C’est l’un des rituels auxquels se livrent les policiers lors des perquisitions administratives depuis l’instauration de l’état d’urgence : outre les fouilles minutieuses, ou brutales, les fonctionnaires du ministère de l’Intérieur copient les données trouvées sur les tablettes, smartphones et ordinateurs (sauf quand ça ne fonctionne pas). Ils vont devoir arrêter. Saisi par la ligue des droits de l’homme, le Conseil constitutionnel a censuré la disposition de la loi qui l’autorisait.
Pourquoi cette censure ?
Le défenseur des droits avait averti en janvier : «Le recueil des données personnelles lors des saisies informatiques dématérialisées doit être entouré de garanties quant à l’usage desdites données.» Les «sages» partagent cette recommandation et vont plus loin. Pour le Conseil constitutionnel, l’équilibre entre la sauvegarde de l’ordre public et le respect de la vie privé est rompu lorsque la police aspire toutes les données d’un particulier, sans contrôle d’un juge.

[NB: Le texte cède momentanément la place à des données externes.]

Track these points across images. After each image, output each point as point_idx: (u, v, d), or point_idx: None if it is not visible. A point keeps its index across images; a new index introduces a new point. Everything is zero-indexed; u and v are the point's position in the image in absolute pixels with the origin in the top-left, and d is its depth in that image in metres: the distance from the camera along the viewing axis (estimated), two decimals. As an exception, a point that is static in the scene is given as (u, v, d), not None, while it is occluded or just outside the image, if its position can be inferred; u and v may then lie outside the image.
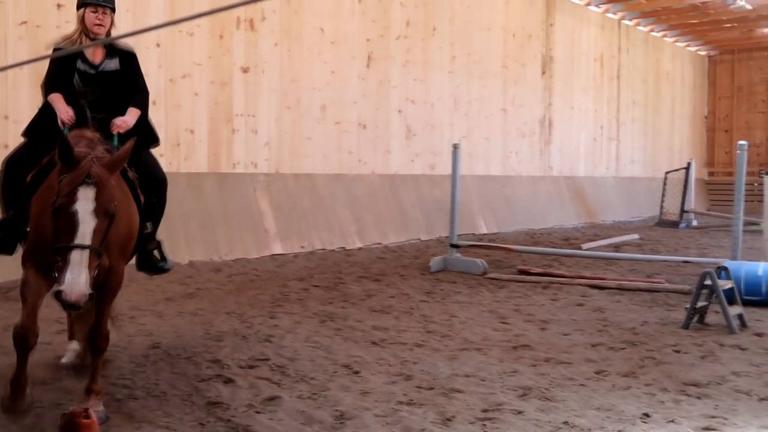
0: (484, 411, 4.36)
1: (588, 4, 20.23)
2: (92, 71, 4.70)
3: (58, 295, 3.52)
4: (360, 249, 12.35)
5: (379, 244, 12.94)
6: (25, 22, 9.01)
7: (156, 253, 4.87)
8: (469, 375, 5.11)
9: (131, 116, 4.62)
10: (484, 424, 4.15)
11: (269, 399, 4.50)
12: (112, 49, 4.79)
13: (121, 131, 4.50)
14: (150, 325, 6.48)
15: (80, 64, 4.69)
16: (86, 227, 3.65)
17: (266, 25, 11.77)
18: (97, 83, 4.69)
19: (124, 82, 4.77)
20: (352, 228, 12.82)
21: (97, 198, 3.71)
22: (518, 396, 4.67)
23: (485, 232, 15.32)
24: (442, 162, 14.38)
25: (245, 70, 11.54)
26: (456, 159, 10.42)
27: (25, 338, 4.02)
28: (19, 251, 4.54)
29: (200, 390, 4.67)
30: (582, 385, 4.94)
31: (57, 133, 4.29)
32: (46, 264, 3.95)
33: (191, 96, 10.84)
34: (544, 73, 18.67)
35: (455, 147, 10.53)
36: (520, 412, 4.34)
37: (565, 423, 4.17)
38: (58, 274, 3.58)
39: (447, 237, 10.67)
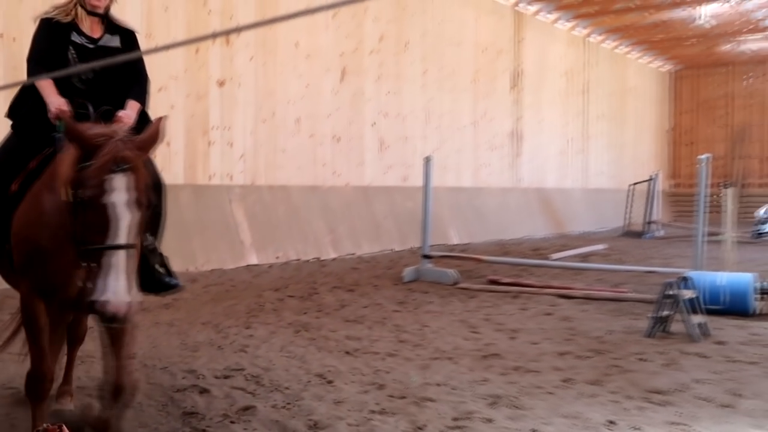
0: (455, 419, 4.38)
1: (556, 21, 20.47)
2: (91, 45, 3.97)
3: (95, 306, 2.90)
4: (334, 259, 12.35)
5: (353, 254, 12.95)
6: (0, 35, 8.93)
7: (160, 268, 4.04)
8: (440, 384, 5.13)
9: (132, 111, 3.94)
10: (455, 433, 4.17)
11: (244, 409, 4.48)
12: (111, 25, 4.09)
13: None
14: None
15: (76, 37, 3.95)
16: (123, 223, 3.03)
17: (242, 40, 11.77)
18: (96, 60, 3.90)
19: (125, 65, 4.02)
20: (327, 239, 12.82)
21: (132, 187, 3.08)
22: (488, 404, 4.69)
23: (457, 242, 15.39)
24: (415, 174, 14.44)
25: (221, 84, 11.53)
26: (428, 171, 10.48)
27: (37, 386, 3.62)
28: None
29: (176, 400, 4.64)
30: (550, 393, 4.97)
31: (48, 128, 3.76)
32: (45, 281, 3.49)
33: (167, 109, 10.78)
34: (513, 87, 18.85)
35: (427, 159, 10.59)
36: (489, 420, 4.37)
37: (533, 430, 4.20)
38: (92, 282, 2.96)
39: (419, 247, 10.71)
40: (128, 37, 4.13)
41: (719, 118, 27.62)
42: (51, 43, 3.93)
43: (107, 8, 4.07)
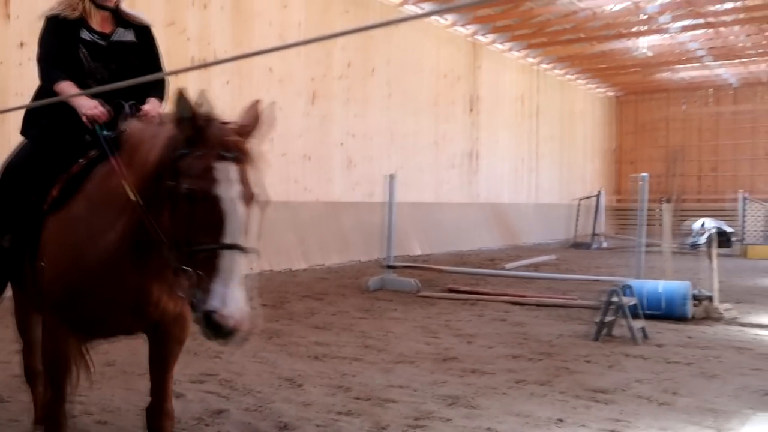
0: (416, 419, 4.36)
1: (510, 50, 20.70)
2: (103, 42, 3.39)
3: (209, 317, 2.31)
4: (304, 270, 12.28)
5: (322, 265, 12.88)
6: (-12, 59, 8.77)
7: None
8: (402, 386, 5.11)
9: (155, 107, 3.34)
10: (415, 432, 4.15)
11: (217, 412, 4.41)
12: (123, 20, 3.49)
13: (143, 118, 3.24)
14: (105, 344, 6.29)
15: (86, 34, 3.37)
16: (238, 220, 2.44)
17: (218, 65, 11.69)
18: (110, 57, 3.38)
19: (142, 60, 3.44)
20: (297, 250, 12.74)
21: (243, 178, 2.52)
22: (446, 405, 4.68)
23: (419, 253, 15.41)
24: (380, 190, 14.37)
25: (198, 106, 11.43)
26: (392, 188, 10.49)
27: (57, 425, 3.11)
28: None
29: (147, 403, 4.54)
30: (504, 393, 4.98)
31: (77, 131, 3.20)
32: (90, 319, 2.90)
33: (147, 129, 10.66)
34: (471, 110, 18.98)
35: (391, 177, 10.60)
36: (447, 420, 4.35)
37: (488, 429, 4.20)
38: (202, 291, 2.37)
39: (384, 258, 10.69)
40: (144, 33, 3.53)
41: (658, 139, 28.12)
42: (61, 42, 3.35)
43: (117, 1, 3.50)
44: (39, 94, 3.44)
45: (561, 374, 5.51)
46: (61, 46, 3.34)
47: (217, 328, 2.32)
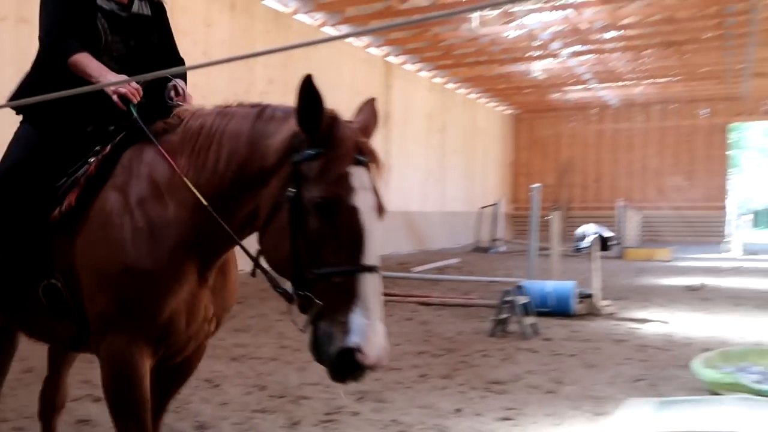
0: (327, 414, 4.34)
1: (419, 71, 20.99)
2: (123, 14, 2.74)
3: (349, 356, 1.83)
4: (226, 274, 12.01)
5: (242, 270, 12.65)
6: None
7: None
8: (315, 383, 5.06)
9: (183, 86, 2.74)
10: (326, 426, 4.13)
11: (136, 414, 4.26)
12: None
13: (182, 102, 2.70)
14: (25, 351, 5.94)
15: (103, 2, 2.69)
16: (375, 236, 1.94)
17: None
18: (130, 31, 2.74)
19: (160, 39, 2.85)
20: (220, 256, 12.46)
21: (375, 187, 2.02)
22: (356, 399, 4.68)
23: (335, 258, 15.34)
24: (299, 199, 14.32)
25: (122, 118, 11.04)
26: (309, 197, 10.41)
27: None
28: None
29: (71, 409, 4.33)
30: (408, 387, 5.02)
31: (80, 122, 2.61)
32: (161, 325, 2.25)
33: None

Dans le commentaire de sa décision, le Conseil constitutionnel cite par exemple les «éléments « intimes » dépourvus de tout lien avec la menace que représenterait l’intéressé», qui sont néanmoins copiés. Trop de données, un lien trop lointain avec une éventuelle infraction et un encadrement insuffisant ont convaincu les membres du Conseil Constitutionnel de déclarer non conforme à la Déclaration des droits de l’homme et du citoyen de 1789, et donc à la loi fondamentale.
A quoi servaient les données saisies ?
C’est le grand flou et l’une des raisons qui a poussé la Ligue des droits de l’homme à déposer une question prioritaire de constitutionnalité sur ce point. L’avocat de l’ONG, Patrice Spinosi, expliquait ainsi que «la loi sur l’état d’urgence ne prévoit pas plus de quelconque encadrement des données copiées». Le ministère de l’Intérieur n’a jamais été très prolixe sur ce point.
A l’Assemblée, lors du débat en commission sur la prolongation de l’état d’urgence, Bernard Cazeneuve réfutait l’utilité très marginale de l’état d’urgence dans la lutte contre le terrorisme. Un constat qu’avait pourtant dressé Jean-Jacques Urvoas – devenu depuis garde des Sceaux – lorsqu’il présidait la commission de contrôle parlementaire.
Le 11 février, le ministre de l’Intérieur disait attendre beaucoup des données saisies : «On ne peut pas savoir aujourd’hui combien de personnes seront, in fine, mises en cause pour des infractions terroristes : une grande partie des éléments récupérés lors des perquisitions n’ont pas encore été exploités, notamment les données informatiques. C’est au terme des investigations que nous pourrons connaître le nombre de réseaux démantelés, le nombre de personnes concernées, et les résultats pour la lutte antiterroriste des perquisitions menées.»
Que vont-elles devenir ?
Les données copiées lors des perquisitions doivent être détruites, comme l’a indiqué sur Twitter le juriste Nicolas Hervieu. La Cnil, gendarme de la vie privée, n’a pas été consultée par le gouvernement sur la loi sur l’état d’urgence. Elle ne devrait donc pas superviser la suppression des données abusivement récoltées.
@combatsdh Mais cela signifie que toute conservation des données ainsi collectées doit cesser immédiatement. @LDH_Fr@Conseil_constit
— Nicolas Hervieu (@N_Hervieu) February 19, 2016
La censure du Conseil constitutionnel n’invalide pas automatiquement les procédures ouvertes après la saisie de données lors de perquisitions, mais ouvre la porte à des recours. Les 3 397 perquisitions administratives conduites depuis le 13 novembre ont entraîné l’ouverture de 23 enquêtes pour apologie du terrorisme et cinq pour association de malfaiteurs en lien avec une entreprise terroriste.